Update, 7.5.17: ISACA has shared its survey results with us. ISACA CEO Matt Loeb says, "In general, cyber security teams need to brace themselves for more action: 83% of ISACA member survey respondents expect that the latter half of 2017 will see ransomware attacks become even more prevalent. Yet 50% of respondents said their company has not conducted any ransomware training for staff." He thinks preparedness trumps response. "Our poll shows that more than one in four organizations typically wait longer than a month to apply the latest software patches. Given the escalating volume and complexity of threats enterprises are facing, placing greater urgency on rapid, comprehensive patching is a critical component of protecting an organization from the business- and infrastructure-crippling consequences of an attack.” The results of ISACA's poll (450 respondents):

  • 3:4 respondents polled believe that they their organizations felt prepared or somewhat prepared for a ransomware attack.
  • More than 1:4 organizations say that their organization has experienced a ransomware attack.
  • While much of the narrative in the media reflects that organizations often pay ransoms in response to being attacked, our poll reflected that only 6% of participants have said that yes, their organizations would pay.
  • After the WannaCry attack in May 2017, 50% of participants reported that their organization took new precautions in regards to their security. In light of the Petya attack, an additional 28% responded that their organization will take new precautions.

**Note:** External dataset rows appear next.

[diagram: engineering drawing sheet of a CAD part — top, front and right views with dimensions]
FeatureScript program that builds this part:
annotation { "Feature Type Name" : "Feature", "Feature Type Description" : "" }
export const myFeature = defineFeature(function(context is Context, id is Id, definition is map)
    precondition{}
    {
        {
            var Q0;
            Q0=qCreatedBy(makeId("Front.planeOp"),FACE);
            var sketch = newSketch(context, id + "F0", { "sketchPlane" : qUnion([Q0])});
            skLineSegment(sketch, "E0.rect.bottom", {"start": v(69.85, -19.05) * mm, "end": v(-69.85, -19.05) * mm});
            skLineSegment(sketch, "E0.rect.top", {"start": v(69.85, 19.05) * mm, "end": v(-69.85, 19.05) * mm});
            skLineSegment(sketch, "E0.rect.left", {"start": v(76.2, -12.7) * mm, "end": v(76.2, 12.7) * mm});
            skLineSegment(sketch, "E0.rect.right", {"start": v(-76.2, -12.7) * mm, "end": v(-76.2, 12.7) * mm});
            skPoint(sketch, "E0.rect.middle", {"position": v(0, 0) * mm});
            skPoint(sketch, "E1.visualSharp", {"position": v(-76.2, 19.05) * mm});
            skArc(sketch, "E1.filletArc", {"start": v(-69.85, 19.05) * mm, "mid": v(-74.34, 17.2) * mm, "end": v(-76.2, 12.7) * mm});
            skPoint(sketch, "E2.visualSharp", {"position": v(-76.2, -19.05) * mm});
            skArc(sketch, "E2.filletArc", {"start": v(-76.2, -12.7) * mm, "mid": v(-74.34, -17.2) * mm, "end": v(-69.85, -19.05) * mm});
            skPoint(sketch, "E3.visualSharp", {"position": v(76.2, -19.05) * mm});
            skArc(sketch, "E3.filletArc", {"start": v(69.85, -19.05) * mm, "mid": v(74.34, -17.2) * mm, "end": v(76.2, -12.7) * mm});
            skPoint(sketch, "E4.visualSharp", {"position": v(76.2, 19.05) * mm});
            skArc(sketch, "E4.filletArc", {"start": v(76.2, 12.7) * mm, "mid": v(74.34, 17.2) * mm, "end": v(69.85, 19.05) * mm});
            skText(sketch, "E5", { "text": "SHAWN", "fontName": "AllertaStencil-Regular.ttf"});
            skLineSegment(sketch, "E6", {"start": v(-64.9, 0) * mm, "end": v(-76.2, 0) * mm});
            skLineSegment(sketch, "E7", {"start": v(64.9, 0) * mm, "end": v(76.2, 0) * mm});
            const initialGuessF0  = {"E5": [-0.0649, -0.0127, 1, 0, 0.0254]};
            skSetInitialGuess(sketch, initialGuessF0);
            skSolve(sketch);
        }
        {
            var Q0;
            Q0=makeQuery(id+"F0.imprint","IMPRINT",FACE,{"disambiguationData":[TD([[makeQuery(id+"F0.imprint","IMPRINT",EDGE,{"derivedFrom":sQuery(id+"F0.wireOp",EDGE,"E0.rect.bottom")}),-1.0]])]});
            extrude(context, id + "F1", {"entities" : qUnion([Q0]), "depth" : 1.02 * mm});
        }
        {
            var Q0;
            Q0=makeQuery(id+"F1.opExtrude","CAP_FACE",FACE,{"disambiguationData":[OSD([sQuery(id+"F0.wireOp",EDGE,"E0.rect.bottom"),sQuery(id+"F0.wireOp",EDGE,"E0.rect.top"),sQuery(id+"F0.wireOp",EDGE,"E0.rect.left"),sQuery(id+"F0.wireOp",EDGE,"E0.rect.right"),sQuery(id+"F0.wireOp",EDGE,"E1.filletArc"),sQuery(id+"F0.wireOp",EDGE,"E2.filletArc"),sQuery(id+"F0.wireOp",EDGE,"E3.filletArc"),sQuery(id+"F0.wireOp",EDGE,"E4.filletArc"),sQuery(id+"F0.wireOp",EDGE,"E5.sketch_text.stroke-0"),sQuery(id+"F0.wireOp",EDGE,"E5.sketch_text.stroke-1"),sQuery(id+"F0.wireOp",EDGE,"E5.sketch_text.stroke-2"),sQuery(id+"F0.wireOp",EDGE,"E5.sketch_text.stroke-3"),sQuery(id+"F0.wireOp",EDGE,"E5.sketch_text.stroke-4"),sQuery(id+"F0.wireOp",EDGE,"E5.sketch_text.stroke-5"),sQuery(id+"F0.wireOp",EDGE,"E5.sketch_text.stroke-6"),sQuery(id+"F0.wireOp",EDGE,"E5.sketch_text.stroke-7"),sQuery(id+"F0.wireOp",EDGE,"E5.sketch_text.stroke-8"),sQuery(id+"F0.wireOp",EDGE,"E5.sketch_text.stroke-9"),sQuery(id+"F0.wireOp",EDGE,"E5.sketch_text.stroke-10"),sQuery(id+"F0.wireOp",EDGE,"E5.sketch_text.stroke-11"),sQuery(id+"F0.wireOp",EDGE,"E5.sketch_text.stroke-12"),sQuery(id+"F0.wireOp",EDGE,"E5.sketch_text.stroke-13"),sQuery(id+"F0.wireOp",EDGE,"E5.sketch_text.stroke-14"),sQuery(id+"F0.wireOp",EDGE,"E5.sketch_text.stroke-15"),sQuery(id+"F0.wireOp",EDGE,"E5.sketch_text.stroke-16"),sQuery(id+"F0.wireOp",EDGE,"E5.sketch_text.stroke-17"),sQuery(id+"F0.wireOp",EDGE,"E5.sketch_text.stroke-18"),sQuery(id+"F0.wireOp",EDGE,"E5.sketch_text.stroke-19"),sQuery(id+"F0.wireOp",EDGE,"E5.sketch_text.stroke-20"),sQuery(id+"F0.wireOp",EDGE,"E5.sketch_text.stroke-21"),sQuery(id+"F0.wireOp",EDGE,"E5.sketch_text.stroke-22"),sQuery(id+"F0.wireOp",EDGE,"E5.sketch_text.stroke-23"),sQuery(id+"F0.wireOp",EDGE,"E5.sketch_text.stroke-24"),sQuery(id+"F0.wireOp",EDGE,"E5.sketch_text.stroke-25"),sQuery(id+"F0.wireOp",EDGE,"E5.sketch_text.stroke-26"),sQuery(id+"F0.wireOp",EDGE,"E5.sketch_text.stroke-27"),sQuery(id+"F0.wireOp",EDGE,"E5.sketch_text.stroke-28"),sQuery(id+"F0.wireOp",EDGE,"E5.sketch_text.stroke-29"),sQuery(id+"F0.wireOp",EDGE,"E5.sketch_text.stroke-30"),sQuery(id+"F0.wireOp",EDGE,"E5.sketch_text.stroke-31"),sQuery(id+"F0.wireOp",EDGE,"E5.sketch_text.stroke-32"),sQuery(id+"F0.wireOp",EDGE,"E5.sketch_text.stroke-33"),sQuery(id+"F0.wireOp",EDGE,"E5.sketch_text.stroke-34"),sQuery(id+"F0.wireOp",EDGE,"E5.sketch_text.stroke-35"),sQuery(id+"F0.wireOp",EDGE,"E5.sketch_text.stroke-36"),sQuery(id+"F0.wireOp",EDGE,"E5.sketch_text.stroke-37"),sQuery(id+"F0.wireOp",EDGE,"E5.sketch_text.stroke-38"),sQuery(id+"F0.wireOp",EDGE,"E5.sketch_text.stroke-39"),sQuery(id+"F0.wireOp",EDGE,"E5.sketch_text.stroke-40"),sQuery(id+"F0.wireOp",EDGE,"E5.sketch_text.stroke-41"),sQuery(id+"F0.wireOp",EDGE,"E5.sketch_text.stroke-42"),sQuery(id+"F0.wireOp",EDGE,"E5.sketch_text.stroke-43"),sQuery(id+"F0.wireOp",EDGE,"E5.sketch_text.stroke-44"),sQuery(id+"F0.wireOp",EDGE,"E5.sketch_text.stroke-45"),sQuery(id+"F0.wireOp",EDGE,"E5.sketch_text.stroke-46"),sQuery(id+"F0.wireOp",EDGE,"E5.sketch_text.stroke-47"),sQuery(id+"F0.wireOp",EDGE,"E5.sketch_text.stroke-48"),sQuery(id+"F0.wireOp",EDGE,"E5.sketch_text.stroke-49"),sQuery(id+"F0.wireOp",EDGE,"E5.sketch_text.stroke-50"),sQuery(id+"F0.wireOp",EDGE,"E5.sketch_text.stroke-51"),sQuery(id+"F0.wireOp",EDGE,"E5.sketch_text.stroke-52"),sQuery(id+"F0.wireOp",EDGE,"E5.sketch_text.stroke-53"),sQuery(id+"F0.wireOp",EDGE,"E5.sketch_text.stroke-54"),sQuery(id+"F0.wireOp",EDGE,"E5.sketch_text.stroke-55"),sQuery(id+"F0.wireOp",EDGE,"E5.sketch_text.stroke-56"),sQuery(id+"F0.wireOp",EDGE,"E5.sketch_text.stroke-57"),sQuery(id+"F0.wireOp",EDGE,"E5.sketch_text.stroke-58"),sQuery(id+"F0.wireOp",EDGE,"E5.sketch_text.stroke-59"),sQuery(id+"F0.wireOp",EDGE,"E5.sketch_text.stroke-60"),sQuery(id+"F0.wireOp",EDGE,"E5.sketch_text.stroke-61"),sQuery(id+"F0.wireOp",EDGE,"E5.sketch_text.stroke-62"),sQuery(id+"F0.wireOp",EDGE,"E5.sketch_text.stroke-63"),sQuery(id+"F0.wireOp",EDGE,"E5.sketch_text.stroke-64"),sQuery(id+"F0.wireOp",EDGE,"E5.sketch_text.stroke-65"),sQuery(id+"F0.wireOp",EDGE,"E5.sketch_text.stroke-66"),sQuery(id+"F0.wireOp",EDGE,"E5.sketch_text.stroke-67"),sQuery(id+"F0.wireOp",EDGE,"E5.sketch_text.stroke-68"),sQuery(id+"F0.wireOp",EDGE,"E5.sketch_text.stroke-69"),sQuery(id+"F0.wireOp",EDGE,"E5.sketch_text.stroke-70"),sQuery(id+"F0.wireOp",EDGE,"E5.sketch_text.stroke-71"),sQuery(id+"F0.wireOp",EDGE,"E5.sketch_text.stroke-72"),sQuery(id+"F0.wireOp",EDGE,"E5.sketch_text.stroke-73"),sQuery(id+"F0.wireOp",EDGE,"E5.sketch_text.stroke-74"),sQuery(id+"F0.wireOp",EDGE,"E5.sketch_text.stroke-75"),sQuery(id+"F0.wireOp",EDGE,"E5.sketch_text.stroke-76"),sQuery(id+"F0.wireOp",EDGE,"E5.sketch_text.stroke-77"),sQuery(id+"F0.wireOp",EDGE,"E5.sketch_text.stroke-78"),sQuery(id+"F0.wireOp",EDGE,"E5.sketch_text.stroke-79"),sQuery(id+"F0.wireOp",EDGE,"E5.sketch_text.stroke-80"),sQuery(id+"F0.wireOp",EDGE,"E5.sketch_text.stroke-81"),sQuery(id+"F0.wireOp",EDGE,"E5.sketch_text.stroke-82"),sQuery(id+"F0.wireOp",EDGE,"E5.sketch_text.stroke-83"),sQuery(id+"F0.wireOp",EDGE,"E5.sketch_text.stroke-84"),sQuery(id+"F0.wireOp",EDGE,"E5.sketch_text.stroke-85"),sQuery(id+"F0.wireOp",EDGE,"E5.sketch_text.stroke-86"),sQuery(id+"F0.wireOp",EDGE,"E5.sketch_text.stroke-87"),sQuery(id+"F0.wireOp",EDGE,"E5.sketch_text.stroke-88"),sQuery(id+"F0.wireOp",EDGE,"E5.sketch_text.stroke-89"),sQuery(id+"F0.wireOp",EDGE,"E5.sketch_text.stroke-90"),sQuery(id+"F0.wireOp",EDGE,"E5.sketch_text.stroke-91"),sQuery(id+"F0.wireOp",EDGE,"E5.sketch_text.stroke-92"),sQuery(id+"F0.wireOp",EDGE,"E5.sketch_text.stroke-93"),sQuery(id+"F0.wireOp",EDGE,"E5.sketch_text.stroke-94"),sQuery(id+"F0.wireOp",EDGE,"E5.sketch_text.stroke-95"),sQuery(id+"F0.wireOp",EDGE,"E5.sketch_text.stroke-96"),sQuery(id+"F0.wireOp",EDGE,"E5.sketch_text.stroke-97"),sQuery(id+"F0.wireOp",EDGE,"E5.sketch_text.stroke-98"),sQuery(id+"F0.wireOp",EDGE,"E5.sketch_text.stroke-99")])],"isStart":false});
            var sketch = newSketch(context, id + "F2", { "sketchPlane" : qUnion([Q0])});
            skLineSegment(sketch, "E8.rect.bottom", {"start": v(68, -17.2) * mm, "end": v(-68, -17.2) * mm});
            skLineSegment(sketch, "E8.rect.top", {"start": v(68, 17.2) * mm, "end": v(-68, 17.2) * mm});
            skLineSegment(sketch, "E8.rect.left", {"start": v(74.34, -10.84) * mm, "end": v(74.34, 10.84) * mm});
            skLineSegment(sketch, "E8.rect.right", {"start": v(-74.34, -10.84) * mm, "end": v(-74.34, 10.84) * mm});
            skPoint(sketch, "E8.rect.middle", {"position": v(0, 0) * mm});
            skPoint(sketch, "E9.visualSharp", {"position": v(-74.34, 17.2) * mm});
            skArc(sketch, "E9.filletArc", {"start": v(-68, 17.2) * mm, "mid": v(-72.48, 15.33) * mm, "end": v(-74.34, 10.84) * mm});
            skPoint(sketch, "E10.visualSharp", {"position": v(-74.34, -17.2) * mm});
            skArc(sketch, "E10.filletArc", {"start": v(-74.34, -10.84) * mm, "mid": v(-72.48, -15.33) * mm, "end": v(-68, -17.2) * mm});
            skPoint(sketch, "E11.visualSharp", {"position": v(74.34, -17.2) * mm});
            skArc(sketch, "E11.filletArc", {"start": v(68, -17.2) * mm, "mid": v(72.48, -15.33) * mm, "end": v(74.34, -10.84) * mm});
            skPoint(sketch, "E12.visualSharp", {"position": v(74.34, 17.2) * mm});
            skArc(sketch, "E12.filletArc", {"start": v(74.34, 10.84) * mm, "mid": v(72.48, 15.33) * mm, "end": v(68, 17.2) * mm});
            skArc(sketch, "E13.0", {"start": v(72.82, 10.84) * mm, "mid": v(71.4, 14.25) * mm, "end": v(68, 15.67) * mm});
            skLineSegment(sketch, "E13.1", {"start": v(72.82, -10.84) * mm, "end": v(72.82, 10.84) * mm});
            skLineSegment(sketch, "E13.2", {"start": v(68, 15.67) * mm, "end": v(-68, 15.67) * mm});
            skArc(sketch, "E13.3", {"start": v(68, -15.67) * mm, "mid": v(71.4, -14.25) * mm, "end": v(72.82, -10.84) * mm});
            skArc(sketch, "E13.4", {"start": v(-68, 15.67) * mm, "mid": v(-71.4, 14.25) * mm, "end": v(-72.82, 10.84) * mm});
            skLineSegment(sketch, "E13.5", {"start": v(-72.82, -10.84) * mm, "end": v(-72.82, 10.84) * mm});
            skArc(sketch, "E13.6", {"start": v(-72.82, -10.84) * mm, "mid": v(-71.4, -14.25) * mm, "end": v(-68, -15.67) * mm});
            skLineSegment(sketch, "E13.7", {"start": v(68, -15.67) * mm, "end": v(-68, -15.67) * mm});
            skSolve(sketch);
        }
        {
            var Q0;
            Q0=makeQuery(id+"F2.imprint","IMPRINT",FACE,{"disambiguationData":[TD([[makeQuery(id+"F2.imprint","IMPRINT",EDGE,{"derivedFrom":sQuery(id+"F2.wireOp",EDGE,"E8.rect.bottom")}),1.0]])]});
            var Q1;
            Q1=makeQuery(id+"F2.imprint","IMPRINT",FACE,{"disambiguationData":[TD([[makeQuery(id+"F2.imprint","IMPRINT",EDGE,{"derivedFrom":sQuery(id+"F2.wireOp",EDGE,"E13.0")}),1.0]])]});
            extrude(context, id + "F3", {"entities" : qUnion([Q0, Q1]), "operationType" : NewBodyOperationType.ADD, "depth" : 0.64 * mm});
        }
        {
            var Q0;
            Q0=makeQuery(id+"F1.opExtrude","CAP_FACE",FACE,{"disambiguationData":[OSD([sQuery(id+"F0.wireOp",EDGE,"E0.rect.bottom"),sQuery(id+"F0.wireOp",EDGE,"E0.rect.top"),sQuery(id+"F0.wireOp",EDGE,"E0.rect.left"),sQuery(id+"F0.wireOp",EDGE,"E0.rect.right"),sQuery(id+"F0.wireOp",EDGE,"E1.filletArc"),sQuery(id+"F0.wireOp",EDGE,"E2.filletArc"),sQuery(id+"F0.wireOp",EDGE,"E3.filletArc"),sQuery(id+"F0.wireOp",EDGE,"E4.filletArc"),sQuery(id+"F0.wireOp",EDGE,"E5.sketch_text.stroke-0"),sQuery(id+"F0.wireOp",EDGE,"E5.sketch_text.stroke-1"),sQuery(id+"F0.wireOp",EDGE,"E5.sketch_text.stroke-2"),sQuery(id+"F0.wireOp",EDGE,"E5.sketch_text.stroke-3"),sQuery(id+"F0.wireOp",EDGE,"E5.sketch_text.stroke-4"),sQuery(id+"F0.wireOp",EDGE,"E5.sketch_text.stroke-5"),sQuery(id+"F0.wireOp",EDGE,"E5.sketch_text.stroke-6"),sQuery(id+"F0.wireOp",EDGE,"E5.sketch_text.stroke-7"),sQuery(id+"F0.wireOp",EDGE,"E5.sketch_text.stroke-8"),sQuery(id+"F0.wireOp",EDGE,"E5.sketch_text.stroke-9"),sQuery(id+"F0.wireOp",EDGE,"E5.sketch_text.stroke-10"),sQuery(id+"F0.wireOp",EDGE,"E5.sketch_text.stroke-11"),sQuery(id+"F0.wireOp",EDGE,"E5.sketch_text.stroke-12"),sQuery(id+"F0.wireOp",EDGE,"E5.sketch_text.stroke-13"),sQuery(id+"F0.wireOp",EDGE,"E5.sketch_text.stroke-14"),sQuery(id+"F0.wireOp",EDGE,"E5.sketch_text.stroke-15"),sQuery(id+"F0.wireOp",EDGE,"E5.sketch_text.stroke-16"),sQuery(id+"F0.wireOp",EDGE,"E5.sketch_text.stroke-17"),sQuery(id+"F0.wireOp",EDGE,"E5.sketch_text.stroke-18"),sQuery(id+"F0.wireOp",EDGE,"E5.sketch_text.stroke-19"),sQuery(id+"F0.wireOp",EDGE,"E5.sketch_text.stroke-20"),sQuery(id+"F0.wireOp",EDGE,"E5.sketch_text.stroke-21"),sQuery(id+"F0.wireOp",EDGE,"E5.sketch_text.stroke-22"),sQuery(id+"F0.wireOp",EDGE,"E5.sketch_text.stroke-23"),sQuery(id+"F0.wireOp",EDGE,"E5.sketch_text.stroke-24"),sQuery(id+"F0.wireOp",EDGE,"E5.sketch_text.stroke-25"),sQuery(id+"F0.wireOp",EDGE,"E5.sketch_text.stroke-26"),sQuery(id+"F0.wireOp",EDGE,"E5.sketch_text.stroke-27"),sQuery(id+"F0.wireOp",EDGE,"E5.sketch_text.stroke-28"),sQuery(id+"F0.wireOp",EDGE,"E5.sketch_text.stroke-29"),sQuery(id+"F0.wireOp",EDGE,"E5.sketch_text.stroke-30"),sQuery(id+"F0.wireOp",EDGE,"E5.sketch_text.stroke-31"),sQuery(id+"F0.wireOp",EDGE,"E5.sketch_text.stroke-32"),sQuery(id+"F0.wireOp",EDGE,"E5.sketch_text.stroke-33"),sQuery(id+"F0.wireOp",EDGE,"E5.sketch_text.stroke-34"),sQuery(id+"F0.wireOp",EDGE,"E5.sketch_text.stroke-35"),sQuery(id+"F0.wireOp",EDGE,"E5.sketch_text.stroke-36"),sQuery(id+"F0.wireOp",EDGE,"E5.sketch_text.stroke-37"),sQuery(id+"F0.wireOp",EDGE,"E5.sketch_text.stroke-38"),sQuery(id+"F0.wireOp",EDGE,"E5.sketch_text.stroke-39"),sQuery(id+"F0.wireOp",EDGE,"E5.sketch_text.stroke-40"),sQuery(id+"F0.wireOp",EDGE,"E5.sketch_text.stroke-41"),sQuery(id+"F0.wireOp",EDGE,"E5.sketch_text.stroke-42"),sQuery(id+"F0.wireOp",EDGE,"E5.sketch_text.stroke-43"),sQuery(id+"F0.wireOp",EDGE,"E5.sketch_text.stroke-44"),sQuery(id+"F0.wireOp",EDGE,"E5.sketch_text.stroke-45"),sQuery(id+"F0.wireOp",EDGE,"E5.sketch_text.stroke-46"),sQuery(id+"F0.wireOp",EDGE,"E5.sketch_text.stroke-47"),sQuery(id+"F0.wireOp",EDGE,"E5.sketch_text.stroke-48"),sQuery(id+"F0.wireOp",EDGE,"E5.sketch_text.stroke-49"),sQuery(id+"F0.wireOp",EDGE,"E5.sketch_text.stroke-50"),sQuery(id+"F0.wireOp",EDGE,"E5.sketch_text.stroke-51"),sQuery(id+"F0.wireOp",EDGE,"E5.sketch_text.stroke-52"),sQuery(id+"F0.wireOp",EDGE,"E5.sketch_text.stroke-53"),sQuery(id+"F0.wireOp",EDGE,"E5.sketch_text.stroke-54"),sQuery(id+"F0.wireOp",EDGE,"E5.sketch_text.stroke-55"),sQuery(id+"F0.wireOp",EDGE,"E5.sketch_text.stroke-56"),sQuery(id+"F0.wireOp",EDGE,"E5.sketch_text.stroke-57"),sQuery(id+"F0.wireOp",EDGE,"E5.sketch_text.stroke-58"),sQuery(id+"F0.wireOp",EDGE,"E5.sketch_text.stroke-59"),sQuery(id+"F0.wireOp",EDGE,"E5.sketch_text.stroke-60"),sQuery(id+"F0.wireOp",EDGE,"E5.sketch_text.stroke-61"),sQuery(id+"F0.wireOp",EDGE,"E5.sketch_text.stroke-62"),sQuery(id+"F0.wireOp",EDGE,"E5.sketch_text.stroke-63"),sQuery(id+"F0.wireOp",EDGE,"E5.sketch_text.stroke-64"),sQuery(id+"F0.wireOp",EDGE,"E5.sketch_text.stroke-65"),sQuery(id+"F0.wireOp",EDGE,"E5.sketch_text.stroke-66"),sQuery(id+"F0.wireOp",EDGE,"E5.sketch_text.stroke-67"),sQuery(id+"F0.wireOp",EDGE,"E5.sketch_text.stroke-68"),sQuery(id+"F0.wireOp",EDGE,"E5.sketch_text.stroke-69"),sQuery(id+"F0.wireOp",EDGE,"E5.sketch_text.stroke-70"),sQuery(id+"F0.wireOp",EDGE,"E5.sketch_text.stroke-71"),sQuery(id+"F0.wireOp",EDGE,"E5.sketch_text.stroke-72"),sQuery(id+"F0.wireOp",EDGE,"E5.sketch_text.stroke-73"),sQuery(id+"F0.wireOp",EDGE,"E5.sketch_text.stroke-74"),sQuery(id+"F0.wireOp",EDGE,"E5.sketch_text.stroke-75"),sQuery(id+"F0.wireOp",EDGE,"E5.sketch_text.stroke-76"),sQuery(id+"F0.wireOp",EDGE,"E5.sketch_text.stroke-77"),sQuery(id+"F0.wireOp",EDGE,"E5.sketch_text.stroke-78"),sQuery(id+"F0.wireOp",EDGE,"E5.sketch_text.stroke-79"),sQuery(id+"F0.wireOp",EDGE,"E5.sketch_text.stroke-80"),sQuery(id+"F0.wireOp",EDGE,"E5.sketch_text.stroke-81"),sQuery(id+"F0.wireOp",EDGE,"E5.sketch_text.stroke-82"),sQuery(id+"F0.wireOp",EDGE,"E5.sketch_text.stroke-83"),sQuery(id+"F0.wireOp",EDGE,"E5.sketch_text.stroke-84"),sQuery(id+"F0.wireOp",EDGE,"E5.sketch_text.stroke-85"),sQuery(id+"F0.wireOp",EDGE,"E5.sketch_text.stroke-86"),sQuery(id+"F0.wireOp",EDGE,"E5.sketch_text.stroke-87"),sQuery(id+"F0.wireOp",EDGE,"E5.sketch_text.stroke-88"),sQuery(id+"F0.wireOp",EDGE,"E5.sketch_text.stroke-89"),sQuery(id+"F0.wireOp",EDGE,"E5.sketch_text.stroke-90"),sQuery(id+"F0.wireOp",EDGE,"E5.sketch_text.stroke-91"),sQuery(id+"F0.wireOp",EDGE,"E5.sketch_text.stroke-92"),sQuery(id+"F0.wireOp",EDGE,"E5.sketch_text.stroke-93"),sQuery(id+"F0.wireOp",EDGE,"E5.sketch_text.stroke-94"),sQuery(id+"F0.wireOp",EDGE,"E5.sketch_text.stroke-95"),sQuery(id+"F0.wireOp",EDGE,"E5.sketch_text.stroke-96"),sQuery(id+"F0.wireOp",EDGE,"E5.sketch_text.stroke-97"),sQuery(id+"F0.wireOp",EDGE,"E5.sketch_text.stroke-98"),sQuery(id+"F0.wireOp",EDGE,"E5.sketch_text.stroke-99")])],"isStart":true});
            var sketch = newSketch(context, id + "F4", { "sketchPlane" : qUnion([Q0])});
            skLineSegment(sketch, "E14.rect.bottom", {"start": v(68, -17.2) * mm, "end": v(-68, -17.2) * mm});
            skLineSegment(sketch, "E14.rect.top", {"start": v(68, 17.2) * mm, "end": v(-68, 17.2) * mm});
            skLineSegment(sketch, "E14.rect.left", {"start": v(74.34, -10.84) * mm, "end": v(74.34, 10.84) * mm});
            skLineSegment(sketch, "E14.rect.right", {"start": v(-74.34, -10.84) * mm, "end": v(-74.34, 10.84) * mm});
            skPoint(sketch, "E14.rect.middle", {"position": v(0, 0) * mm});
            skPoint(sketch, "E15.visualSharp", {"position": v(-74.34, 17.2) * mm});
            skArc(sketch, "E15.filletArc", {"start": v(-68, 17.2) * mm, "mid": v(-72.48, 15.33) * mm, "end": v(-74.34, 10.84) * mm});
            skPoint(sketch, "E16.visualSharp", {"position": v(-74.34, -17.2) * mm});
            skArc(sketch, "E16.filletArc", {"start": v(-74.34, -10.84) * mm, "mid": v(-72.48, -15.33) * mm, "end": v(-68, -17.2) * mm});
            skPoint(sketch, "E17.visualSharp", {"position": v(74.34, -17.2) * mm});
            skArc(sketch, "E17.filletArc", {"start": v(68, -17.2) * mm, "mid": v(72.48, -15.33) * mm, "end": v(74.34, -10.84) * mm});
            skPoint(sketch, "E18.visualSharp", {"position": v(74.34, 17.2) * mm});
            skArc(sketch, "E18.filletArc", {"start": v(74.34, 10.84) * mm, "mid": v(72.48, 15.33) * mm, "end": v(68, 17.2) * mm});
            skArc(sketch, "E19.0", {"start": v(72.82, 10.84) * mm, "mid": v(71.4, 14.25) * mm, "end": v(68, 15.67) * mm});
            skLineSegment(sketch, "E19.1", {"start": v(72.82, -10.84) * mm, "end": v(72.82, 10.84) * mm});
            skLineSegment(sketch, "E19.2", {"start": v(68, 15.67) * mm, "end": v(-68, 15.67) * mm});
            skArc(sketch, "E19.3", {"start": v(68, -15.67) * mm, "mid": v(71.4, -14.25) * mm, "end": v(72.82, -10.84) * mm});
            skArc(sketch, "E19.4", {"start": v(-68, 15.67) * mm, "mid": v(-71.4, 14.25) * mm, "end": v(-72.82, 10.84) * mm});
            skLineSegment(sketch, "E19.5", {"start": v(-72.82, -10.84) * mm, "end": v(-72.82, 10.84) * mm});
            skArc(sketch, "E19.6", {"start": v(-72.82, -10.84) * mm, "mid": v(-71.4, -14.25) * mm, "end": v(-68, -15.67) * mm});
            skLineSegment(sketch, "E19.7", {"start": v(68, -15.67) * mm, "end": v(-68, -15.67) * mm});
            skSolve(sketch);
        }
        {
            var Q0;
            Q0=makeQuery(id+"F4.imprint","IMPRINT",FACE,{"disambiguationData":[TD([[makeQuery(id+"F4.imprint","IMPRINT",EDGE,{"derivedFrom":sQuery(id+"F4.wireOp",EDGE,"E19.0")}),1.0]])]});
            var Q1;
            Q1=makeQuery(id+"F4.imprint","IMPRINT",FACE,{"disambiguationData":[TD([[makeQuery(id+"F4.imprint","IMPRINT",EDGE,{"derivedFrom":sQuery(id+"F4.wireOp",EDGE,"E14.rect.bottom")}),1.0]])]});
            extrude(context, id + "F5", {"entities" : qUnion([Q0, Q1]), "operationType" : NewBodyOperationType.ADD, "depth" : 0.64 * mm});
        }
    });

  • Of those polled, 72% shared that their organizations apply the latest software patches within one month, leaving a substantial number of organizations who take longer to apply their patches.

Update, 6.30.17: The US Department of Homeland Security acting undersecretary for cybersecurity shares a perspective on her Department's work to contain the earlier WannaCry outbreak (Federal New Radio). That response, which highlights the role played by CERTs and by US interagency cooperation, holds some lessons for responding to Petya/Nyetya/NotPetya.